## ASSIGNMENT
In the entries below, find the line with "left hip: (219, 854, 4)" and the line with "left hip: (1340, 854, -5)"; give again those lines and every line between them, exactly.

## Extracted records

============

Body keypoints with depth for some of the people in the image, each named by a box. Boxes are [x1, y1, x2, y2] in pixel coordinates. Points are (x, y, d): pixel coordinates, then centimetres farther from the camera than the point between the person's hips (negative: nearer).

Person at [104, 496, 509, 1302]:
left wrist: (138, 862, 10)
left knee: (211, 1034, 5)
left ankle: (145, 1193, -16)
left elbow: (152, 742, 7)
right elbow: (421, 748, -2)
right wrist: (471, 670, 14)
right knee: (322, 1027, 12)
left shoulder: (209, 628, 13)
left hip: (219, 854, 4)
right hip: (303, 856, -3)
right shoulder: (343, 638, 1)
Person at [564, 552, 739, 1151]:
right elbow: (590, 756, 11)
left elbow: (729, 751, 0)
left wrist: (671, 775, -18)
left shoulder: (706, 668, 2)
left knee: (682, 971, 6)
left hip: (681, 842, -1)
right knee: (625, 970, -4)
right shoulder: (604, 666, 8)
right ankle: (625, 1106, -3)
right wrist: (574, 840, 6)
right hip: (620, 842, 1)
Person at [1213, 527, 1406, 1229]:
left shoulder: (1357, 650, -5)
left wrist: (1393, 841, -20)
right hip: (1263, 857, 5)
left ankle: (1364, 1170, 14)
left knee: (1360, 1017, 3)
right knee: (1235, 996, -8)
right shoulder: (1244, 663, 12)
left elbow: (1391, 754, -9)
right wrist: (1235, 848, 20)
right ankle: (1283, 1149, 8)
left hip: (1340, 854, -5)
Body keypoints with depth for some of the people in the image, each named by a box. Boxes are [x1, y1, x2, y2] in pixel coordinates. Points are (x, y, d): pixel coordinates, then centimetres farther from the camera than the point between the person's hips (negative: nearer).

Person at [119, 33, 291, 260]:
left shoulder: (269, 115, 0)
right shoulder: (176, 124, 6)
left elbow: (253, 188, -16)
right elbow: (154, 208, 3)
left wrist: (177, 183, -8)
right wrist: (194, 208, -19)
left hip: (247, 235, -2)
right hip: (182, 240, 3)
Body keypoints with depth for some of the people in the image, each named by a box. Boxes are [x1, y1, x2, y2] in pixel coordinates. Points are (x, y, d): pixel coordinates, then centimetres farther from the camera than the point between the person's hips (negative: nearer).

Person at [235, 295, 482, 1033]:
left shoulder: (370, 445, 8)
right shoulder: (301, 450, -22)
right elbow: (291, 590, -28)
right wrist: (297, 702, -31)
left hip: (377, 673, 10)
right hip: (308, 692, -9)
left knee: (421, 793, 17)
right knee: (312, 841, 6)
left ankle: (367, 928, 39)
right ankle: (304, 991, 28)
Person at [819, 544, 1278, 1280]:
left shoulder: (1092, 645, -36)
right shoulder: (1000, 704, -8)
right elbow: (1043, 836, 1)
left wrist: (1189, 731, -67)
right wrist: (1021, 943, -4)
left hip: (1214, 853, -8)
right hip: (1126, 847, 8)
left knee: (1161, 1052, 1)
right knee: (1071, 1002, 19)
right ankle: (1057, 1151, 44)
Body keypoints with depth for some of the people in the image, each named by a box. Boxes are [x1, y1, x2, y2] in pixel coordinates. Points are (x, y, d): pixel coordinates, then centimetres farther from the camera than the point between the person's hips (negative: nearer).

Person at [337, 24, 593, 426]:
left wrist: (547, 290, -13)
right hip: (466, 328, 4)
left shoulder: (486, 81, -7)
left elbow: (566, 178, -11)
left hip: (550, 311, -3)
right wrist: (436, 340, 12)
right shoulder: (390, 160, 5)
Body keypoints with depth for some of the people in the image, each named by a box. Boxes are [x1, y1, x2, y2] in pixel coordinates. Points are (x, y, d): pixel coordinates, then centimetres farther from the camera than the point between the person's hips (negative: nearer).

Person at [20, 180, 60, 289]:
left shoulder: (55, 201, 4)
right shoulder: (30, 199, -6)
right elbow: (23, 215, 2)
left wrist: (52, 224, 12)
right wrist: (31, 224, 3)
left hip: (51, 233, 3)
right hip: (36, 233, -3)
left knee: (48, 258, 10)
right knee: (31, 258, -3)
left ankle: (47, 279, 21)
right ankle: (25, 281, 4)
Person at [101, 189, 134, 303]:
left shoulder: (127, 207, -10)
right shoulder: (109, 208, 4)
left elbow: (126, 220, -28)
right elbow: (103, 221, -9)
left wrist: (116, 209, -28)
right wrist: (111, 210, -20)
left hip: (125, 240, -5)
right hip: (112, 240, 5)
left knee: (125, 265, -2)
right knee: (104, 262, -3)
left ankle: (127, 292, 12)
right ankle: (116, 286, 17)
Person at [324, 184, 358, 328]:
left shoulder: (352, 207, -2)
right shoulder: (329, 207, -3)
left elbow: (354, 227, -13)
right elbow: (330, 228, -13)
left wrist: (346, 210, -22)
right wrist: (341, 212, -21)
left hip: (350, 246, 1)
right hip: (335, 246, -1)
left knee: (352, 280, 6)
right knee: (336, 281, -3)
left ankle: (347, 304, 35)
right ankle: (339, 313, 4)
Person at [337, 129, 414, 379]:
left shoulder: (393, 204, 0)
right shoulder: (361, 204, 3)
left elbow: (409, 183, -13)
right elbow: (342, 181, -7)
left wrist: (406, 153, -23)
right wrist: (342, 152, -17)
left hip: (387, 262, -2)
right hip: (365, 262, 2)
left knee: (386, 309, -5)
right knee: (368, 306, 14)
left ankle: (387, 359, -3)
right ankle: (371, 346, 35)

============

## RESPONSE AREA
left hip: (219, 854, 4)
right hip: (303, 856, -3)
right shoulder: (343, 638, 1)
Person at [564, 552, 739, 1151]:
right elbow: (590, 756, 11)
left elbow: (729, 751, 0)
left wrist: (671, 775, -18)
left shoulder: (706, 668, 2)
left knee: (682, 971, 6)
left hip: (681, 842, -1)
right knee: (625, 970, -4)
right shoulder: (604, 666, 8)
right ankle: (625, 1106, -3)
right wrist: (574, 840, 6)
right hip: (620, 842, 1)
Person at [1213, 527, 1406, 1229]:
left shoulder: (1357, 650, -5)
left wrist: (1393, 841, -20)
right hip: (1263, 857, 5)
left ankle: (1364, 1170, 14)
left knee: (1360, 1017, 3)
right knee: (1235, 996, -8)
right shoulder: (1244, 663, 12)
left elbow: (1391, 754, -9)
right wrist: (1235, 848, 20)
right ankle: (1283, 1149, 8)
left hip: (1340, 854, -5)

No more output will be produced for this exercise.